There is currently no known treatment for the condition apart from supportive measures. The patients are advised to have regular hormonal level checks, hearing tests and ophthalmic reviews [1-4]. Experimental treatments focus on medications that reduce ER stress, regenerative therapy with pluripotent stem cells and gene therapy [1-4]. Unfortunately, life expectancy is shortened with approximately 65% of patients dying before 30 to 40 years due to respiratory failure or dysphagia [2].
Conclusion
Even though WS1 is a rare neurodegenerative disorder, it should be considered as differential diagnosis in patients with unexplained bilateral optic nerve atrophy. As in our case, not all patients of WS1 have the classical triad of diabetes insipidus, diabetes mellitus and optic nerve atrophy, and this often results in a delayed diagnosis.
References
1. Rigoli L, Bramanti P, Di Bella C, et al. Genetic and clinical aspects of Wolfram syndrome 1, a severe neurodegenerative disease. Pediatr Res 2018;83:921–9.

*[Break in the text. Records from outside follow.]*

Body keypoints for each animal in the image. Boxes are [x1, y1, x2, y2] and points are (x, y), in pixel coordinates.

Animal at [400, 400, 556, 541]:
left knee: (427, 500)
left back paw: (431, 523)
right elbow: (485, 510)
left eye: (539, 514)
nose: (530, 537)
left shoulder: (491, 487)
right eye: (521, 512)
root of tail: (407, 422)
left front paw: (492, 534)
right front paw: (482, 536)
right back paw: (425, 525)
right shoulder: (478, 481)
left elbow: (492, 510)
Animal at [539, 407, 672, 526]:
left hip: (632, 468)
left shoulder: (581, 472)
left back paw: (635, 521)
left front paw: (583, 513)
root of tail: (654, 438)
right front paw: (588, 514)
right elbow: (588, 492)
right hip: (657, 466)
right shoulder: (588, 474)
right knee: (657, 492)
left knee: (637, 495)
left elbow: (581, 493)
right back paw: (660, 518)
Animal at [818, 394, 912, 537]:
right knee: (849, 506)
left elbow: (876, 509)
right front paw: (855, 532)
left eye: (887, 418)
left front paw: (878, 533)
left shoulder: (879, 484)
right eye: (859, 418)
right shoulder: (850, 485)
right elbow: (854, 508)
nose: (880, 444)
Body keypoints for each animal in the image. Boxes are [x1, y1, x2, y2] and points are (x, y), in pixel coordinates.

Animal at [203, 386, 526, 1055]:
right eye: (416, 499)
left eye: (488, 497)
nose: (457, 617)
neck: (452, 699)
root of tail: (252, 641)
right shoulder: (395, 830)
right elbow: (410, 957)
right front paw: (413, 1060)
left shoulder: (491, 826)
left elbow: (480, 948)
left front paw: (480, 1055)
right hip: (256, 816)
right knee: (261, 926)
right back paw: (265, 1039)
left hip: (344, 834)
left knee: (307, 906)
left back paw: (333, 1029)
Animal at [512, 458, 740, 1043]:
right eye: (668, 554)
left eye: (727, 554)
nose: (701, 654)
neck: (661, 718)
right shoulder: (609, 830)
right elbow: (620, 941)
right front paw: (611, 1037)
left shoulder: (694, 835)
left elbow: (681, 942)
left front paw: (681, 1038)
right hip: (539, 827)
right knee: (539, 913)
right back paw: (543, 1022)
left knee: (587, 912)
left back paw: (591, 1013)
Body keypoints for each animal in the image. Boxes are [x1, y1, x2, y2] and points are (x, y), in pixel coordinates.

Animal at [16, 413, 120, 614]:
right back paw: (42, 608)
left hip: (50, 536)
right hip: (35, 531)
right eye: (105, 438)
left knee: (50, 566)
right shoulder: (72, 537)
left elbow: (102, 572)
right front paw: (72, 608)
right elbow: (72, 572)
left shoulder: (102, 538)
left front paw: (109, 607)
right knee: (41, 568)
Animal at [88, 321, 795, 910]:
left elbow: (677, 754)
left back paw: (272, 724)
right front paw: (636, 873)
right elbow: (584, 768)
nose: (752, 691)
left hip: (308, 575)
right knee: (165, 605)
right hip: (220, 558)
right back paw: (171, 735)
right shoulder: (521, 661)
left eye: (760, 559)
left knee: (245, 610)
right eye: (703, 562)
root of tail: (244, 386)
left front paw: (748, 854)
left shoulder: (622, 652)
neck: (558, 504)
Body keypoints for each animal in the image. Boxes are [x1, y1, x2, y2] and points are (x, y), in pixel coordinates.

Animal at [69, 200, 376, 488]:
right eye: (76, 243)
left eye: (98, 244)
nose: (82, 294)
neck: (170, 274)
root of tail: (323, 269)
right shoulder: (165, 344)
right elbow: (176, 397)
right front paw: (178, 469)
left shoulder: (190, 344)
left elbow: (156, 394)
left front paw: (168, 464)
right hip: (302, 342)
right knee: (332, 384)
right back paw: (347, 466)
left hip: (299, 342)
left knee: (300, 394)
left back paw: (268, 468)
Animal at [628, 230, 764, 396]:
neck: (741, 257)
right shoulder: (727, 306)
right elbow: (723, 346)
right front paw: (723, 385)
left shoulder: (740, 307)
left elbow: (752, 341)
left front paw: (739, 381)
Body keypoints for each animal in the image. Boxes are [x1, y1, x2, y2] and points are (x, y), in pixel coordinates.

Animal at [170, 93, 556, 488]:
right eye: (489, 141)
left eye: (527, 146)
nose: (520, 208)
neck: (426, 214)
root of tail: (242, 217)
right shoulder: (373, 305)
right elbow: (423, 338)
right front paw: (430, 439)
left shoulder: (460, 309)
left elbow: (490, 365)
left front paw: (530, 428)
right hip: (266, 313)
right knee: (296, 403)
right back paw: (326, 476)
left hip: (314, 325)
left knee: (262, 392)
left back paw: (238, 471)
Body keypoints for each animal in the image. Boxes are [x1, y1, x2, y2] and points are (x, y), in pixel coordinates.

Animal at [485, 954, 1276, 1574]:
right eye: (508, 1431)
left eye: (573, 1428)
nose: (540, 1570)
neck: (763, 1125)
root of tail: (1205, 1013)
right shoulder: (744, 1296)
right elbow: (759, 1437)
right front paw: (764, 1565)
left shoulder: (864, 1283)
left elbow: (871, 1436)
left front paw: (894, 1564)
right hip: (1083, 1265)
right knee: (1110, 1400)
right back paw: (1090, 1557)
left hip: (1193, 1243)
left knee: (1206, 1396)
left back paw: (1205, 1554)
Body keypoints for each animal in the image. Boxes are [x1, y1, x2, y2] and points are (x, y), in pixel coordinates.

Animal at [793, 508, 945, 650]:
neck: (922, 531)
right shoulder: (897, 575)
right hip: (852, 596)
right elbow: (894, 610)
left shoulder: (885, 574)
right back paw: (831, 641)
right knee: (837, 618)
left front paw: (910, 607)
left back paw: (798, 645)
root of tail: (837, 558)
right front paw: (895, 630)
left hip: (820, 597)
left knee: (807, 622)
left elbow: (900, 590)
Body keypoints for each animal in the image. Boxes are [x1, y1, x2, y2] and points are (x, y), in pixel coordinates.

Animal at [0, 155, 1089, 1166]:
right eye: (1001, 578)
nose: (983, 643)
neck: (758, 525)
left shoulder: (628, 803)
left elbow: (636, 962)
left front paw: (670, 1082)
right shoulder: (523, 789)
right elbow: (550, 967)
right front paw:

2. Pallota MT, Tascini G, Crispoldi R, et al. Wolfram syndrome, a rare neurodegenerative disease: from pathogenesis to future treatment perspectives. J Transl Med 2019;17(1):238.
3. Delvecchio M, Iacoviello M, Pantaleo A, et al. Clinical Spectrum Associated with Wolfram Syndrome Type 1 and Type 2: A Review on Genotype–Phenotype Correlations. Int J Environ Res Public Health 2021;18(9):4796.
4. Urano F. Wolfram Syndrome: Diagnosis, Management, and Treatment. Curr Diab Rep 2016;16(1):6.
Declaration of competing interests: None declared.